# Stanford EE274: Data Compression I 2023 I Lecture 6 - Arithmetic Coding

## Arithmetic Coding

- Arithmetic coding is a data compression technique that assigns shorter binary representations to more probable sequences.
- It treats the entire data as a single block, making it a streaming algorithm with linear complexity of O(n).
- The algorithm maps input sequences to a range on the number line and communicates that range to the decoder.
- Shorter intervals on the number line require more bits to describe, while longer intervals require fewer bits.
- More probable sequences correspond to larger intervals and hence shorter bit lengths.
- Arithmetic coding achieves an expected code length that is within two bits of the entropy of the source.
- Encoding and decoding with arithmetic coding are linear time processes.
- Unlike Huffman coding, arithmetic coding does not require a pre-constructed code book.
- Arithmetic coding can handle varying probabilities at each step.
- Precision issues can arise as the intervals become very small, which can be addressed by releasing common initial digits.

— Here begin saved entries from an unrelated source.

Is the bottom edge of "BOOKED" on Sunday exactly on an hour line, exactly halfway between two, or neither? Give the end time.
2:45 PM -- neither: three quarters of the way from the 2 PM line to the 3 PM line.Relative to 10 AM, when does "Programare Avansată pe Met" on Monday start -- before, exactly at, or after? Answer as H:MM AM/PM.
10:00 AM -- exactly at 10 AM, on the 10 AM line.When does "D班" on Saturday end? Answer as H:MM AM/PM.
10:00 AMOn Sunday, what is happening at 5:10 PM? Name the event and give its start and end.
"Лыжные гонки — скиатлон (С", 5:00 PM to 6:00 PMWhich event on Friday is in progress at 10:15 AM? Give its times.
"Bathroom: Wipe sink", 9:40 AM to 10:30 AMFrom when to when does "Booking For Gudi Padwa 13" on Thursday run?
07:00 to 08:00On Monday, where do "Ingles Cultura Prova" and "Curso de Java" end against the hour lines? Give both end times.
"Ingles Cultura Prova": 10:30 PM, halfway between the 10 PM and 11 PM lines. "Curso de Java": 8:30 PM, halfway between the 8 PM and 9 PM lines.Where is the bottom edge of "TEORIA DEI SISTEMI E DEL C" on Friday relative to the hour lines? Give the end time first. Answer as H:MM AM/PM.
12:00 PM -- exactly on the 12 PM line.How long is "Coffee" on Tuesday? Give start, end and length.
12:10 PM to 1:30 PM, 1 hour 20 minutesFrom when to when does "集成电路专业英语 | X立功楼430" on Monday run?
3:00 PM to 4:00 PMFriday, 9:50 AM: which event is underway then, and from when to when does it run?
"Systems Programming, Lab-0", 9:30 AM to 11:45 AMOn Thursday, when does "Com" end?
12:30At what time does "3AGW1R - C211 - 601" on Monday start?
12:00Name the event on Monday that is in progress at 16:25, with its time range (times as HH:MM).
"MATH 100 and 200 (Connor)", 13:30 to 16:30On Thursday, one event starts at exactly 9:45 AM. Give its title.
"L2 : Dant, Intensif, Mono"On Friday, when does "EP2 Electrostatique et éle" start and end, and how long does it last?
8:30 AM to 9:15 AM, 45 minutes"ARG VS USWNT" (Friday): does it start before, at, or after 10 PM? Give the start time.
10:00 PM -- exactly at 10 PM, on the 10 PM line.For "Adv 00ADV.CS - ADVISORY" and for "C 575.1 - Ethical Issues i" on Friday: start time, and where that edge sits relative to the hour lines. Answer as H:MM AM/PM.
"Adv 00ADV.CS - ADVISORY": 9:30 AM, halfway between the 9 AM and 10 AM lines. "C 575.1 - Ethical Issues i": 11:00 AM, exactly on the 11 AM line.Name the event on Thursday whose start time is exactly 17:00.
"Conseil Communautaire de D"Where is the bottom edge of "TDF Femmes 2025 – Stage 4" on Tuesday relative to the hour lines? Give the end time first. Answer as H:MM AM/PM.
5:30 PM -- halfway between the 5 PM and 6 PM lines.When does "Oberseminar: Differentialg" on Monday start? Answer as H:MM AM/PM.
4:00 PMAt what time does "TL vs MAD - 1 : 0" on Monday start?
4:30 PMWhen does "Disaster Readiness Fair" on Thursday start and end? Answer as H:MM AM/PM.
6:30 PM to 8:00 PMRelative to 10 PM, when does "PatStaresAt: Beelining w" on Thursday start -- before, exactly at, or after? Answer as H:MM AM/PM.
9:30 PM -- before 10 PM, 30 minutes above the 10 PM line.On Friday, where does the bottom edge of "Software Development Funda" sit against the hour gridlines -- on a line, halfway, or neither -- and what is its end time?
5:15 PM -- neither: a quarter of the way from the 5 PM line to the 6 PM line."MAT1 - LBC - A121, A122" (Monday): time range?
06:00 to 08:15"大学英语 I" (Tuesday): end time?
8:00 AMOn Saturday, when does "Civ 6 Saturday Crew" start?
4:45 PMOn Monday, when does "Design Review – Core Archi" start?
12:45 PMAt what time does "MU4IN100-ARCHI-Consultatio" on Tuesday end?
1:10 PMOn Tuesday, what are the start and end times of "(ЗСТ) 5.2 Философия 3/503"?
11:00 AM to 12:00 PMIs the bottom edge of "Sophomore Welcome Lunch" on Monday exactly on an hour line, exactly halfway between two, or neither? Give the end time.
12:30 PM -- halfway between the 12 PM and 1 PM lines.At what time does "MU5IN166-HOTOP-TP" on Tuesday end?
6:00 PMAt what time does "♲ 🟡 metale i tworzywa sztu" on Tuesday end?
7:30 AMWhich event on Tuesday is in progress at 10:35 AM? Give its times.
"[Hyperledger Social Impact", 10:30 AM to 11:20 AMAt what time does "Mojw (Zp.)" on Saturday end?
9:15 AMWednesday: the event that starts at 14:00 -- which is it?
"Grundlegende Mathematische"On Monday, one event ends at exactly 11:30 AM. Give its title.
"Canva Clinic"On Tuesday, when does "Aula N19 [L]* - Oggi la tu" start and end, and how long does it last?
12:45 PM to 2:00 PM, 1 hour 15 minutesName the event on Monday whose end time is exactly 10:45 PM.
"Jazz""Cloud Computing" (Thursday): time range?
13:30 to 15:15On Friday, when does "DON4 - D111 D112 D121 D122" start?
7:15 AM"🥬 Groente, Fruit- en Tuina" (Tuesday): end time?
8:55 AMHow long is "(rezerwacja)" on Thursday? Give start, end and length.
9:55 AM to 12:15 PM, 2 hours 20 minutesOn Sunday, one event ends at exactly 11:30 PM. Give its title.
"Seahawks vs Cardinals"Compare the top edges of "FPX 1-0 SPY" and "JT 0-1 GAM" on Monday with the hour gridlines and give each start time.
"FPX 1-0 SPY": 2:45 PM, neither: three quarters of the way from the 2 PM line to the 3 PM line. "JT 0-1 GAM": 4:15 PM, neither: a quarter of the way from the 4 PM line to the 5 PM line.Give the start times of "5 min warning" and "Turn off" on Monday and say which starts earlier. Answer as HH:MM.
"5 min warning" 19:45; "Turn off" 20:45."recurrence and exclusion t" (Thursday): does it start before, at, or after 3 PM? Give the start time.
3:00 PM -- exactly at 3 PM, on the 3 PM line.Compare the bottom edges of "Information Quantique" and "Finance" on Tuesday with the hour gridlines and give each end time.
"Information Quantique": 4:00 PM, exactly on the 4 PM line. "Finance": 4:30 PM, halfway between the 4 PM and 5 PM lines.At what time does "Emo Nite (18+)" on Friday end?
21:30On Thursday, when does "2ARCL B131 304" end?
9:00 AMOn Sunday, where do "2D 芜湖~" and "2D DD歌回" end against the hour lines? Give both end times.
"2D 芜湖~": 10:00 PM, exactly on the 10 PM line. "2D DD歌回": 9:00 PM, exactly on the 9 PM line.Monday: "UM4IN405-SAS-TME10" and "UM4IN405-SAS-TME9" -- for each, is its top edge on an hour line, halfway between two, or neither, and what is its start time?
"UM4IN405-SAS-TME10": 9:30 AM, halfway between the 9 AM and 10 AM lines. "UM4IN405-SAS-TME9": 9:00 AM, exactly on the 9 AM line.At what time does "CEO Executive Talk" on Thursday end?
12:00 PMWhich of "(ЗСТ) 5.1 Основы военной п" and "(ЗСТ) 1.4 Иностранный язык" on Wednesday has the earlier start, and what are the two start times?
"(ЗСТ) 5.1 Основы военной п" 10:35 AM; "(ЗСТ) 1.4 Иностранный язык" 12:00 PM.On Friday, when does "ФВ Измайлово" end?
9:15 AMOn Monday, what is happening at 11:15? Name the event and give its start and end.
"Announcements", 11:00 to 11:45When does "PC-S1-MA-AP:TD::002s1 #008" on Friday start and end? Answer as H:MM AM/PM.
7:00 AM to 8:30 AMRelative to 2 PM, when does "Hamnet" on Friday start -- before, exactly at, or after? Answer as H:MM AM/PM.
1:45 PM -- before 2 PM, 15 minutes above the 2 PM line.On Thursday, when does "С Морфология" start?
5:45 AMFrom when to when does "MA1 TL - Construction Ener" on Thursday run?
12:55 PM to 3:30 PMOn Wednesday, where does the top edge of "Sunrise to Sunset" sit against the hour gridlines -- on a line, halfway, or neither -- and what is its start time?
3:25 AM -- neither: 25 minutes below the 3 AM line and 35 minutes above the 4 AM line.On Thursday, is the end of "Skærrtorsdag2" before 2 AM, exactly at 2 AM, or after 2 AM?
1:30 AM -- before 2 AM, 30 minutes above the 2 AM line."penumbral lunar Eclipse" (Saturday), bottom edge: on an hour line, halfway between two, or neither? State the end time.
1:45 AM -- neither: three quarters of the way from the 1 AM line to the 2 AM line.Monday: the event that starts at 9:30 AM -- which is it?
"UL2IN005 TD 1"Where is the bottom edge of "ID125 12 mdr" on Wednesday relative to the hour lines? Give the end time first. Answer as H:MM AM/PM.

## Comparison with Block Coding

- Block codes can achieve entropy as the block size increases, but the convergence rate of 1/B is not ideal.
- Exponential complexity in codebook size makes block codes impractical for large block sizes.
- The overhead of 1/B can be significant compared to the entropy, especially when the entropy is small.

## Comparison with Huffman Coding

- Arithmetic coding is more efficient than Huffman coding in terms of compression, but it is slower due to the arithmetic operations involved.

## Modern Codes

- Two modern codes, developed in the last 10-20 years, are TS and range coding, which offer faster decompression speeds while still achieving similar compression ratios to arithmetic coding.